Part 135 is FAA. Lilium is German/EU.
Trust me - Germans wish they had FAA because it is magnitudes more customer focused and actually “reasonable”.

The German LBA is literally Prussian Bureaucracy stuck in the 19th century...

Ok - maybe those hating me for the comment: FAA validation for my German license took a day and I got a plastic card license after 6 weeks with a preliminary one right away.

Changing ownership of a plane took me 6! weeks with the LBA.

I guess that there are potentially 10+% of all planes in Germany operated with an American N-registration (owned by a trust) because the maintenance overhead and paperwork headache is so much lower.

Imagine registering your German car with a German license plate in the US and setting up a German entity so you could pull that off - how big would the difference in pain have to be?

If they're operating in the US (given all the pictures of US cities) then they will absolutely be flying part 121 or 135.
Fly routes over freeways so they crash there.

Society will learn to tolerate 4-6 deaths at a time, but not on the 737 scale.

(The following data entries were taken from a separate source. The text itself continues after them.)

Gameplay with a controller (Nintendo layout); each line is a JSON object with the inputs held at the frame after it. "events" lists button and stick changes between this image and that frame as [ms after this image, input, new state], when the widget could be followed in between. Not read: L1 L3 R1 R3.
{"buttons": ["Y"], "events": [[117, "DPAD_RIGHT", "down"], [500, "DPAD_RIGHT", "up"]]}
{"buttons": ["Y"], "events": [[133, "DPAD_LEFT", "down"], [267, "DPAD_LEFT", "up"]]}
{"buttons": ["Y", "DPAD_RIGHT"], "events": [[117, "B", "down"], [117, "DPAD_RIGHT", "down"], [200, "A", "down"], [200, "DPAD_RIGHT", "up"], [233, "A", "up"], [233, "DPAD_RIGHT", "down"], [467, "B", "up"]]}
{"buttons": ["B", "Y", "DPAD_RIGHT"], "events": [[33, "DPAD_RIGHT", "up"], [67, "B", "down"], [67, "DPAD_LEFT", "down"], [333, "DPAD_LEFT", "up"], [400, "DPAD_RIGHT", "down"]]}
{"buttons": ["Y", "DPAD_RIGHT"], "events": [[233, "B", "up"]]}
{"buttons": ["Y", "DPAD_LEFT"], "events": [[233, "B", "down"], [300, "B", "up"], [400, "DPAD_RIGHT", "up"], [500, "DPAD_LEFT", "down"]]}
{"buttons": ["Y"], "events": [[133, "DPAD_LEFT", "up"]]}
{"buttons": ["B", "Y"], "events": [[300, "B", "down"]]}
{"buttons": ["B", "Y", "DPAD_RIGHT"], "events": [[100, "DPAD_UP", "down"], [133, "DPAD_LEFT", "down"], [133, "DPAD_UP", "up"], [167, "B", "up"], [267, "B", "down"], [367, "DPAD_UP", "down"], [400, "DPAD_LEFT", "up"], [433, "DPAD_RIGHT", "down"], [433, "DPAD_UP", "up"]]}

Lots of things are in fairly close proximity to highways, this is not really a solution. Crashing into the tower block next to a highway is still pretty bad.

Lots of things in dense areas also are not necessarily on an easy route near a highway, so if that's the limitation you run into Concorde's old problem of "where can you actually fly this thing?"

I'm skeptical about the rest of it, but the article lightly covers using existing transport corridors (waterways, rail tracks, and to a lesser priority arterial roadways) as routes for these medium-range flights that explicitly avoid populated areas.
My issue with this is that most transport corridors are

1. not very wide in the first place. Any air vehicle could cross the width of your standard rail line or highway or river in seconds.

2. Surrounded by intensive land uses, because the transportation corridor itself provides valuable access. So vehicles don't have to go very far off the right of way to crash into something valuable where lots of people are.